Requirement
Write out, word for word, the line that contains "left shoulder: (314, 824)" and each line after it down to the last line of the data below. Include nothing more.

Dataset entries

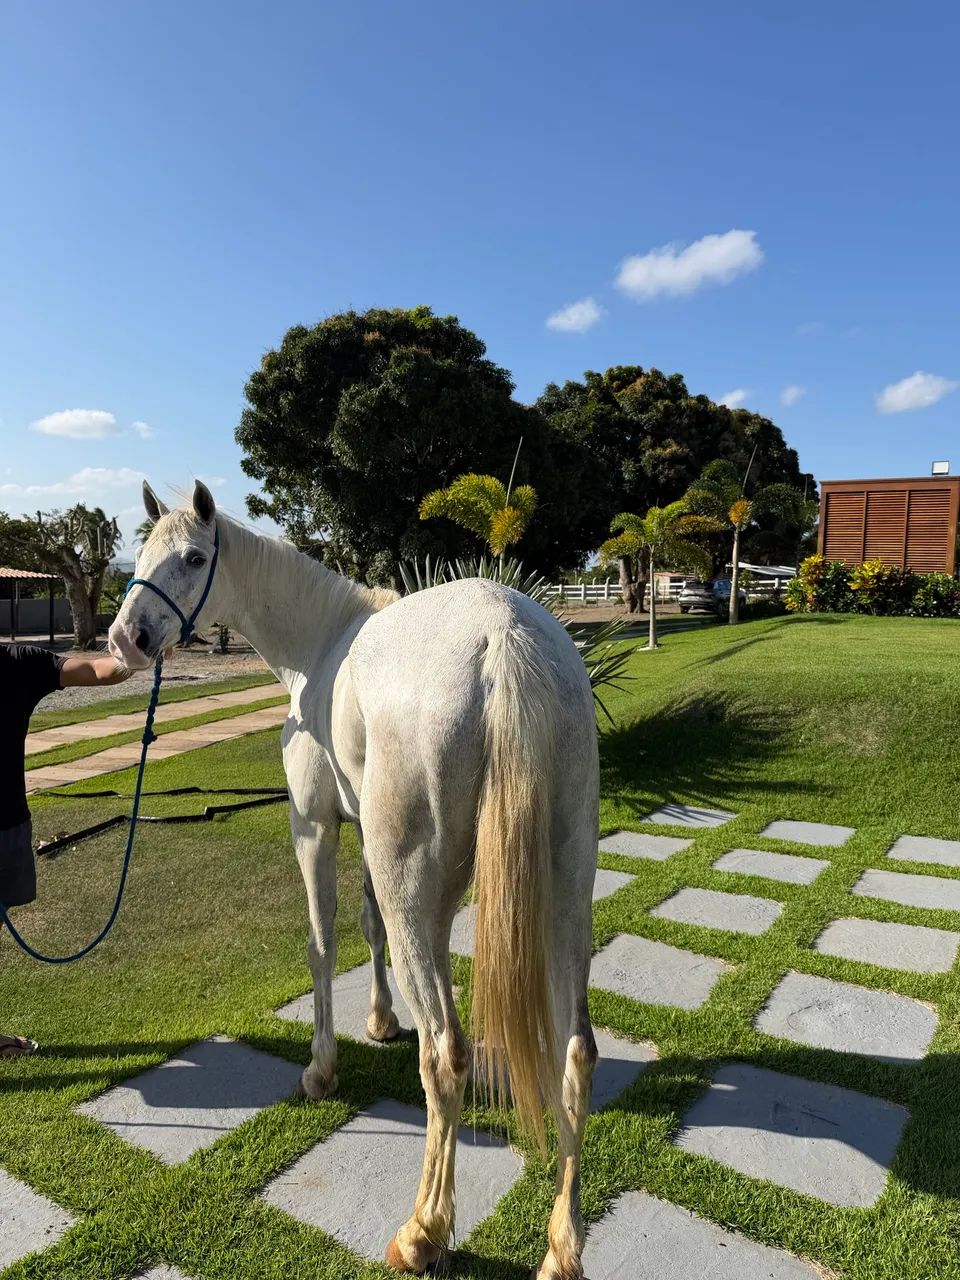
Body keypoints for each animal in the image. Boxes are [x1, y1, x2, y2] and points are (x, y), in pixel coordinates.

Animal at [109, 480, 600, 1280]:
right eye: (143, 553)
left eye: (193, 558)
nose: (126, 640)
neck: (321, 647)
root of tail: (506, 641)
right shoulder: (366, 836)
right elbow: (366, 927)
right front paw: (378, 1021)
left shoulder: (314, 824)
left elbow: (321, 943)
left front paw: (322, 1068)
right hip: (564, 890)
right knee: (575, 1055)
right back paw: (561, 1246)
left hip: (421, 902)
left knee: (448, 1055)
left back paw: (423, 1231)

Completed task
left shoulder: (314, 824)
left elbow: (321, 943)
left front paw: (322, 1068)
right hip: (564, 890)
right knee: (575, 1055)
right back paw: (561, 1246)
left hip: (421, 902)
left knee: (448, 1055)
left back paw: (423, 1231)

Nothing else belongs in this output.